Mark the correct options.
(a) An atom with a vacancy has smaller energy that a neutral atom.
(b) K X-ray is emitted when a hole makes a jump from the K shell to some other shell.
(c) The wavelength of K X-ray is smaller than the wavelength of L X-ray of the same material.
(d) The wavelength of K_α X-ray is smaller than the wavelength of K_β X-ray of the same material.

Answer 1

(b) K X-ray is emitted when a hole makes a jump from the K shell to some other shell.
(c) The wavelength of K X-ray is smaller than the wavelength of L X-ray of the same material.

Energy of a vacant atom is higher than that of a neutral atom.
Hence, option (a) is incorrect.

K X-ray is emitted when an electron makes a jump to the K shell from some other shell. As a result, a positive charge hole is created in the outer shell. As the electron continuously moves to the K shell, the hole moves from the K shell to some other shell. Hence, option (b) is correct.

K X-ray is emitted due to the transition of an electron from the L or M shell to the K shell and L X-ray is emitted due to the transition of an electron from the M or N shell to the L shell. The energy involved in the transition from the L or M shell to the K shell is higher than the energy involved in the transition from the M or N shell to the L shell. Since the energy is inversely proportional to the wavelength, the wavelength of the K X-ray is smaller than the wavelength of the L X-ray of the same material.
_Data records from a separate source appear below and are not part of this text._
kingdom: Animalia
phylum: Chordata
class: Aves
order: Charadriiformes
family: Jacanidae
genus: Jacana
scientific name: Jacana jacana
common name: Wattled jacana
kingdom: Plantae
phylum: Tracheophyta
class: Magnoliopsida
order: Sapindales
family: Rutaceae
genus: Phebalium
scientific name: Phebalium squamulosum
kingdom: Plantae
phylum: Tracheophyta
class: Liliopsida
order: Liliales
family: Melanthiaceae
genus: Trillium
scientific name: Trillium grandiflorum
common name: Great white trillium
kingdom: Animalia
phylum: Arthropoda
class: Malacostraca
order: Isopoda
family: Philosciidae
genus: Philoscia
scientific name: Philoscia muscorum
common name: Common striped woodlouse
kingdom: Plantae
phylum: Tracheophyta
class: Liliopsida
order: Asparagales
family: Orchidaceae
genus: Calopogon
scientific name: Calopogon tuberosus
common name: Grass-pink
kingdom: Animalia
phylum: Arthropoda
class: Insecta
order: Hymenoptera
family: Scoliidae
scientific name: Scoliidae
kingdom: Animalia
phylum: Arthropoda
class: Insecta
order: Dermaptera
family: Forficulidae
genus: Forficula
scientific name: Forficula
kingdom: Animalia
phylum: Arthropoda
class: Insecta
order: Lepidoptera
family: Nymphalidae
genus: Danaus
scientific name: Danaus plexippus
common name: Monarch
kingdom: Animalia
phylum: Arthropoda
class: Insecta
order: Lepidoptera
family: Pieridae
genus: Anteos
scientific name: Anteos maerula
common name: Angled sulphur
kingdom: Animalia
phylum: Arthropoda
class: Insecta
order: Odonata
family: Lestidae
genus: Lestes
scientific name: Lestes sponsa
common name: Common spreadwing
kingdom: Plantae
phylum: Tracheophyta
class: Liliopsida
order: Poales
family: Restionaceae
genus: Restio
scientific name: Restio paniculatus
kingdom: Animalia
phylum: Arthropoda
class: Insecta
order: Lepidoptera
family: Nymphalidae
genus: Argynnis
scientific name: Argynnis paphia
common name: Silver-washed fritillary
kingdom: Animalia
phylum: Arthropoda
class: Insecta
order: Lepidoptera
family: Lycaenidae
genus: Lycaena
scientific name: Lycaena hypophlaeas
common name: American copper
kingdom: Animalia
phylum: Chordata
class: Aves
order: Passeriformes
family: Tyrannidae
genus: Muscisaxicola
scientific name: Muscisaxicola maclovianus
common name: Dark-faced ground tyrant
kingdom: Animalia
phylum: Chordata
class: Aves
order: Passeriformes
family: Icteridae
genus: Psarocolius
Hence, option (c) is correct.

If E_K, E_L and E_M are the energies of K, L and M shells, respectively, then the wavelength of K_α X-ray $\left({\lambda }_1\right)$ is given by
${\lambda }_1=\frac{hc}{E_K-E_L}$
Here,
h = Planck's constant
c = Speed of light
Wavelength of the K_β X-ray $\left({\lambda }_2\right)$ is given by
${\lambda }_2=\frac{hc}{E_K-E_M}$
As the difference of energies (E_K $-$ E_M) is more than (E_K $-$ E_L), ${\lambda }_2$ is less than ${\lambda }_1$. Hence, option (d) is not correct.